In those days, I was using my parents’ address on all my stories, and I would go by there every morning on my way to work to check the mail. When I stopped there on December 27, 1976, no one was home, so I got the mail out of the box myself. While walking into the house I noticed that there was an envelope addressed to me, and the return address said IDEAL PUBLISHING COMPANY. This wasn’t the usual manila SASE in which my stories always came back to me with rejection slips, either. It was a business-sized envelope, and you can bet my fingers were shaking a little when I got in the house and ripped it open.
Inside was a check in the amount of $167.50, with a notation that it was for my story “The Voice on the Other End”.
I don’t remember what I did. Jumped up and down and yelled, probably. I was a professional fiction writer, even if it was just one sale. It was a pretty good sale, too. In those days, $167.50 would pay for a month’s rent on our apartment plus a basketful of groceries.
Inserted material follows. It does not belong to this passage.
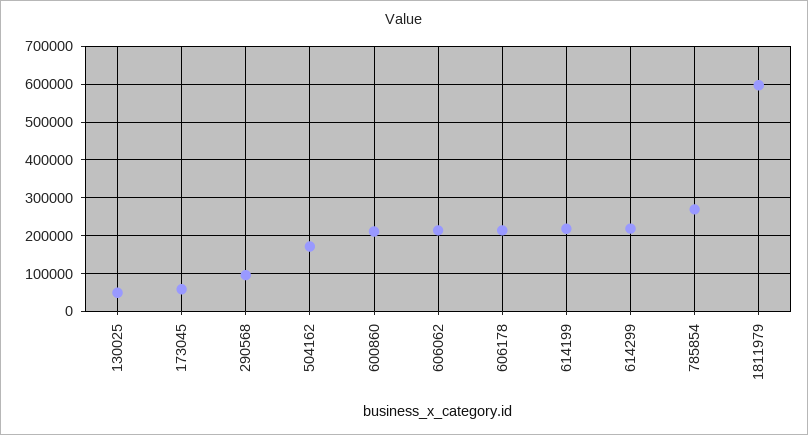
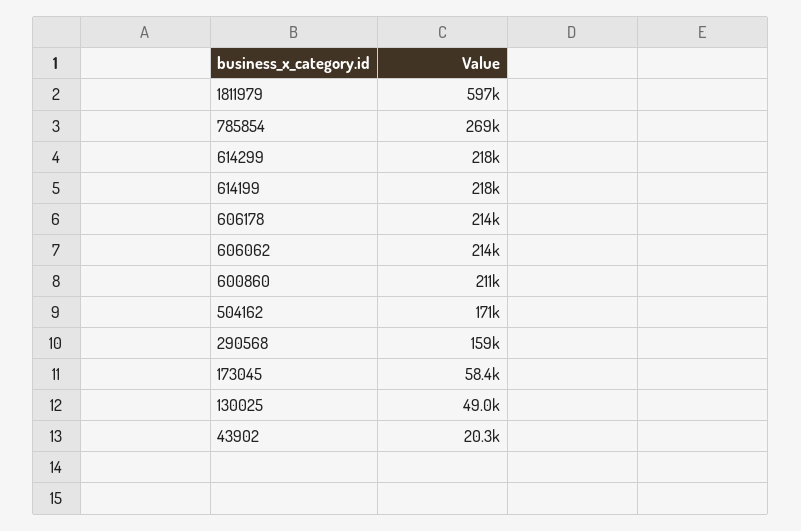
290568: 100000 -> 159000
43902: none -> 20300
Well, of course I thought that since my first confession story had sold I must have the formula down pat, so I started writing them as fast as I could. Over the next few months I must have written a dozen more of them. But, as you may have guessed, I was overconfident. Only one of the stories ever sold (although it earned me $175.00, being a little longer than the first one). Ideal Publishing bought it, too.
Meanwhile my first story was published, and for some reason the editors at INTIMATE STORY changed the title to “Forced to Listen to My Boss’s Dirty Phone Calls” and totally blew my twist ending. By the time I wrote the second story that sold, I thought I had a better handle on the types of titles the editors wanted, so I called it “I Paid My Husband’s Debts With My Body!” And of course, when it was published, the editors changed the title to the less-frantic sounding “Housewife Hooker”.
That was the end of my confession magazine career, because while all this was going on, Sam Merwin Jr., the editor at MIKE SHAYNE MYSTERY MAGAZINE, bought a couple of my mystery stories and I abandoned the confessions for my first love, mysteries. I also started selling regularly to the men’s magazines, mostly CAVALIER, DUDE, and GENT, usually the same sort of mystery stories I was selling to MSMM, only with a sex scene added. Those markets kept me busy, plus I soon started writing Mike Shayne novellas for MSMM, and then in the fall of ’78 I decided I ought to try writing a novel . . .
I’m still at it, of course, but I’ve never forgotten Bill Pippin and my brief career as a confession magazine author. And I’ve certainly never forgotten what it felt like to open that envelope and see that first check as a professional writer, twenty-eight years ago today.